The move is being explored in line with the Liberal Democrat manifesto pledge for GPs to receive more funding for working in practices treating patients from the most deprived areas via a so-called ‘patient premium’.
The GPC said it had agreed to consider giving greater weighting to deprivation factors that could see money diverted to more deprived areas, but warned that any changes would need ‘very careful’ modelling.
The Lib Dem plans are aligned to the findings of a 2009 report by the think tank Policy Exchange, which called for premiums to be paid for GPs in a bid to encourage them to work in areas with high deprivation, and for practices to be paid according to the age and postcode of their patients, broken down to as small an area as 15 homes.
If progressed along these lines, the move could invoke funding swings of more than 30% if resources are shifted from the most ‘over-funded’ to the most ‘under-funded’ areas.
In a letter to GPs, GPC chair Dr Laurence Buckman wrote: ‘We have agreed in principle to explore how the Carr-Hill formula might be adjusted from 2013/14 onwards to give greater weighting to deprivation factors. Such work will refer to the Formula Review Group recommendations from 2007 and Professor Roy Carr-Hill’s original work in 2001-03.’

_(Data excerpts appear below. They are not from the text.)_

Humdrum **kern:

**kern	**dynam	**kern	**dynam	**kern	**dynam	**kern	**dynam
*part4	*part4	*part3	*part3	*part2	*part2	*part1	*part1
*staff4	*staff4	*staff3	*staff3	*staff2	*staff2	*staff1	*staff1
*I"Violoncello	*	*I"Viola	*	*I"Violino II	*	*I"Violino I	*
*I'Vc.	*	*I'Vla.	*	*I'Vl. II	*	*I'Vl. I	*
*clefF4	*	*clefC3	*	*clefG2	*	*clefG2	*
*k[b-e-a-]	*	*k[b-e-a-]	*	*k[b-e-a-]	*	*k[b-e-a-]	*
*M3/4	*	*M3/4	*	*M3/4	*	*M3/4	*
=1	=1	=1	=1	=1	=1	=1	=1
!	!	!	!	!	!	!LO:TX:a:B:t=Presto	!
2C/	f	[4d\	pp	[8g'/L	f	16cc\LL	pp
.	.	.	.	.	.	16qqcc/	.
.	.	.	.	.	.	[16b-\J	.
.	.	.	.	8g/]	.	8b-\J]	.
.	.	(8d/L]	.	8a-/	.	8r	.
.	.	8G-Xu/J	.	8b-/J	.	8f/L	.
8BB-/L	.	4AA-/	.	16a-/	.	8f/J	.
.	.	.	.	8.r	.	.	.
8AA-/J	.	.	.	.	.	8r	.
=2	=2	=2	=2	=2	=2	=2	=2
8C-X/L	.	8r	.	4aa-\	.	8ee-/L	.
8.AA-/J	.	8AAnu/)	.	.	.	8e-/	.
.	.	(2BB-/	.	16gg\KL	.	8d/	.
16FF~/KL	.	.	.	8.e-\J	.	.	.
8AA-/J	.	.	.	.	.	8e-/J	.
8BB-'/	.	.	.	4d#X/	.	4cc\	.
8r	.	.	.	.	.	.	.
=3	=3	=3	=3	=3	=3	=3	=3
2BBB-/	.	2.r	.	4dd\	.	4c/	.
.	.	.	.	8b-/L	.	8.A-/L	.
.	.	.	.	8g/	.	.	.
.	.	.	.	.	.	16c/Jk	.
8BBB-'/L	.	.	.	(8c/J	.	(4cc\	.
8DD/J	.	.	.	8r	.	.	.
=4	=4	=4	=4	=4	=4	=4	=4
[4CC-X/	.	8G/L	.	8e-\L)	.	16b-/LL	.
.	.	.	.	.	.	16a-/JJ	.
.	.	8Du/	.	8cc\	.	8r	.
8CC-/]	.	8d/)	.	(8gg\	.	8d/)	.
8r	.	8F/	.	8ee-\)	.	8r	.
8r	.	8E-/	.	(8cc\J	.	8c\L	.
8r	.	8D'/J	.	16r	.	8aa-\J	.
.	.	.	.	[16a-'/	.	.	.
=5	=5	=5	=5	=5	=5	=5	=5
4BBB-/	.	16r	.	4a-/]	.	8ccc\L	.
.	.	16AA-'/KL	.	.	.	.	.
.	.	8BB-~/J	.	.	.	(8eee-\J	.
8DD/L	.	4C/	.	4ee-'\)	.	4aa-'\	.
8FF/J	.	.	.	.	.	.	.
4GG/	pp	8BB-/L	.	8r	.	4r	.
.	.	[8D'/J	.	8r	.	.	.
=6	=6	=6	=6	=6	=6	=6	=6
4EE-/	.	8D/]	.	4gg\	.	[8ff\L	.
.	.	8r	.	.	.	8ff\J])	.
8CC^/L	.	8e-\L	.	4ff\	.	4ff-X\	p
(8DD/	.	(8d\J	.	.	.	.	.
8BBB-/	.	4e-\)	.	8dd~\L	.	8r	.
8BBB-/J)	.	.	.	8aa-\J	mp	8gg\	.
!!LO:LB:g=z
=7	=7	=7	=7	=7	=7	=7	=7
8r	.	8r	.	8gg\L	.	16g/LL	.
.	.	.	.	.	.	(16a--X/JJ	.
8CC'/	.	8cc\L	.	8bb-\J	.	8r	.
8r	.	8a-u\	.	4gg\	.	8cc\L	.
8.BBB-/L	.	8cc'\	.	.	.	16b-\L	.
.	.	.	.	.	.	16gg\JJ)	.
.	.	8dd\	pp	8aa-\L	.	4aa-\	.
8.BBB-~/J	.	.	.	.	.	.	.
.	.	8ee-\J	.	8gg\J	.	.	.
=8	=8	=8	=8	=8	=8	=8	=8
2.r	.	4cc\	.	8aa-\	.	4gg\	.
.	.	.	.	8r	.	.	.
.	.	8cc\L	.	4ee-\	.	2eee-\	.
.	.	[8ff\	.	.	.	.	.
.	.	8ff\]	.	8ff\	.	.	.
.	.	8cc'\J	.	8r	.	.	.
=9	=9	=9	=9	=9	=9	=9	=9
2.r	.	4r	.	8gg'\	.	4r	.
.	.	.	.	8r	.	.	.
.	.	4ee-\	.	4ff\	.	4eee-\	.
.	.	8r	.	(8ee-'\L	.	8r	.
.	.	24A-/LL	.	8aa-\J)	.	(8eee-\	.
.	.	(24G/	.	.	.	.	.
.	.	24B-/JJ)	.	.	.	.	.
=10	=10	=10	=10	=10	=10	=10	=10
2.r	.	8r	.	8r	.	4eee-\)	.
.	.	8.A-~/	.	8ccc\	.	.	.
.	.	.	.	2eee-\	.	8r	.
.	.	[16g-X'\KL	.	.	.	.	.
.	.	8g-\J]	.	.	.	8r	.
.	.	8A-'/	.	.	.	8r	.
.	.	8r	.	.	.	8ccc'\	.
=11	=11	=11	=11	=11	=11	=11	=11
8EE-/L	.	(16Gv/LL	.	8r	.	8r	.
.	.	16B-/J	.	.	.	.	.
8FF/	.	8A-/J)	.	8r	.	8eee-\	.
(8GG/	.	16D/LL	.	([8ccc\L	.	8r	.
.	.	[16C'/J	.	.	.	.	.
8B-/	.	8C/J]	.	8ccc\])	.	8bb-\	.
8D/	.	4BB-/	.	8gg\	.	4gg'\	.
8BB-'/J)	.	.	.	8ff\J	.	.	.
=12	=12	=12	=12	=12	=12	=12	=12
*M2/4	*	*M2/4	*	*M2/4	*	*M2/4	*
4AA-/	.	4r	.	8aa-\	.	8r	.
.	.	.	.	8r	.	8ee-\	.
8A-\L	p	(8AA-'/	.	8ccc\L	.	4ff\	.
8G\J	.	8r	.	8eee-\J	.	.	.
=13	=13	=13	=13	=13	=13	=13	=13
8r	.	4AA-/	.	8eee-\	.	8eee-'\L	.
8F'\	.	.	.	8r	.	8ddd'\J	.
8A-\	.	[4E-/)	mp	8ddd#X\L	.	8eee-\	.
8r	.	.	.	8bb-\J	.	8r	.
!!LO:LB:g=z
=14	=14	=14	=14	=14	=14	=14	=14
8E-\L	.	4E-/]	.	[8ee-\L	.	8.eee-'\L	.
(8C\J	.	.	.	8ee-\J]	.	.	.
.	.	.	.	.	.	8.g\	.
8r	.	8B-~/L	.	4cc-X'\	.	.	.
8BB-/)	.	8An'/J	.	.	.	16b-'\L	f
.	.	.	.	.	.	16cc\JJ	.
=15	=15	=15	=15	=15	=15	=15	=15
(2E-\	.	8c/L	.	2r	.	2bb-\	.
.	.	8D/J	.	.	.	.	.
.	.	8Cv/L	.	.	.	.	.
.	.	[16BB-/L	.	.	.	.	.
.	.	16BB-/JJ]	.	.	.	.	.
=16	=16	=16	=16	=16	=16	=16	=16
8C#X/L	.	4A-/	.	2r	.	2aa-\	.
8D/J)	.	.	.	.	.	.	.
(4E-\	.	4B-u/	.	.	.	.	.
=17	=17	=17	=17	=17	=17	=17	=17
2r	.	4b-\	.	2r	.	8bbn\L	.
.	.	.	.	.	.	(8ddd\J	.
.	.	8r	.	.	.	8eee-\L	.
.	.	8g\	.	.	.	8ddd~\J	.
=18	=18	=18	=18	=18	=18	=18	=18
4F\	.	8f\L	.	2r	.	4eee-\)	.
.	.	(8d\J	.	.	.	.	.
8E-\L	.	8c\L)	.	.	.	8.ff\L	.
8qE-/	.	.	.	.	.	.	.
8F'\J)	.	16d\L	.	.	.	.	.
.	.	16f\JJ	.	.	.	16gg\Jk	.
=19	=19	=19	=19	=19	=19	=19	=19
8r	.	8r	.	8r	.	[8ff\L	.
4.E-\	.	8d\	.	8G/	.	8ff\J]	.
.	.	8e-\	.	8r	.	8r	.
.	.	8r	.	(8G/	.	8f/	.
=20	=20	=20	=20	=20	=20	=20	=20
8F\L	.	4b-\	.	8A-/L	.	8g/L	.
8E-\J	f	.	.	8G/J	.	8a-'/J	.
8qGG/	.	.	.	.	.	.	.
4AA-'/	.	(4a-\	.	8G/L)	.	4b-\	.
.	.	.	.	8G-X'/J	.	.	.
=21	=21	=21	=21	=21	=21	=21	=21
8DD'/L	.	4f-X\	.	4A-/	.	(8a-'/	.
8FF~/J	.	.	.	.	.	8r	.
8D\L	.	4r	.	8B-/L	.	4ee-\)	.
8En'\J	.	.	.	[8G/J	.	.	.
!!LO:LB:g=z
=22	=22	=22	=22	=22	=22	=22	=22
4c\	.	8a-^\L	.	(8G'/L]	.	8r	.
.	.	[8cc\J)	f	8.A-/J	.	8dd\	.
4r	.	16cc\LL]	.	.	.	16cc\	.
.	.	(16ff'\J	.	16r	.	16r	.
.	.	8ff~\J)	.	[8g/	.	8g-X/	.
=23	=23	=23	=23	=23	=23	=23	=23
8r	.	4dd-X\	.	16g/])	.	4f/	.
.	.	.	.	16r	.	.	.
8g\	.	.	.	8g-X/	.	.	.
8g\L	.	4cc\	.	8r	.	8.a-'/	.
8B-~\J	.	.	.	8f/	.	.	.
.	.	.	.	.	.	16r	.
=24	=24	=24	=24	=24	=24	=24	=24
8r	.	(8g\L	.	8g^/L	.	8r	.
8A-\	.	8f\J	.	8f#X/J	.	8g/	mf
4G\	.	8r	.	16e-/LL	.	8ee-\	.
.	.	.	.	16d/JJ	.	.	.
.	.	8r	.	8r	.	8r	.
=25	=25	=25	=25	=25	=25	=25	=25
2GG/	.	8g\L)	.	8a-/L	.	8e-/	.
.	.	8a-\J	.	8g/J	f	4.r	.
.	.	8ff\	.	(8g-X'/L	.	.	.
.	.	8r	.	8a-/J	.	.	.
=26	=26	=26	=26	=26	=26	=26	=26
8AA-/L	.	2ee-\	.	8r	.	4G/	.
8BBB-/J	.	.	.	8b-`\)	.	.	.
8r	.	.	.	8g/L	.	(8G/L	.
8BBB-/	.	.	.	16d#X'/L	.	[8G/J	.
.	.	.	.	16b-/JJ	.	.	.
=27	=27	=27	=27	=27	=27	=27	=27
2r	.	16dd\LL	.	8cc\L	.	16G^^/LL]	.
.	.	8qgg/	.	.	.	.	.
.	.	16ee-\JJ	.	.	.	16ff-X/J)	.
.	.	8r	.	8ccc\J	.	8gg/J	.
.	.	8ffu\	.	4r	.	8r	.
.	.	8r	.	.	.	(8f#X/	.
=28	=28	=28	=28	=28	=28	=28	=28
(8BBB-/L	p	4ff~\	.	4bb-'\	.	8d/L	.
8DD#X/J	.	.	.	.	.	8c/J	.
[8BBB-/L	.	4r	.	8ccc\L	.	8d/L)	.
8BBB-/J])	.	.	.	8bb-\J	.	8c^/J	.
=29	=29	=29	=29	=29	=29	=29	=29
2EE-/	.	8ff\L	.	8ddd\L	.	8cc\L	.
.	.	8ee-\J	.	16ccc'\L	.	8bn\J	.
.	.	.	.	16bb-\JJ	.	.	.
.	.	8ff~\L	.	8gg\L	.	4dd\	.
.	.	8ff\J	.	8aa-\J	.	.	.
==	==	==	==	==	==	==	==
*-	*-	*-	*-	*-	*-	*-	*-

GPC deputy chair Dr Richard Vautrey said the plans were currently at ‘at the exploratory stage’, but would form a part of next year’s contract negotiations.
Dr Vautrey said: ‘It’s an aspiration that was highlighted in the Lib Dem manifesto to try and have a patient premium for patients within deprived areas. It’s very much an open discussion at this point to see if there is any scope to look at the formula, and see if it is appropriately weighted for patients in deprived areas.
But he warned: ‘What we would have to do is model any potential options because you may well try to achieve one outcome that could lead to lots of unintended consequences.’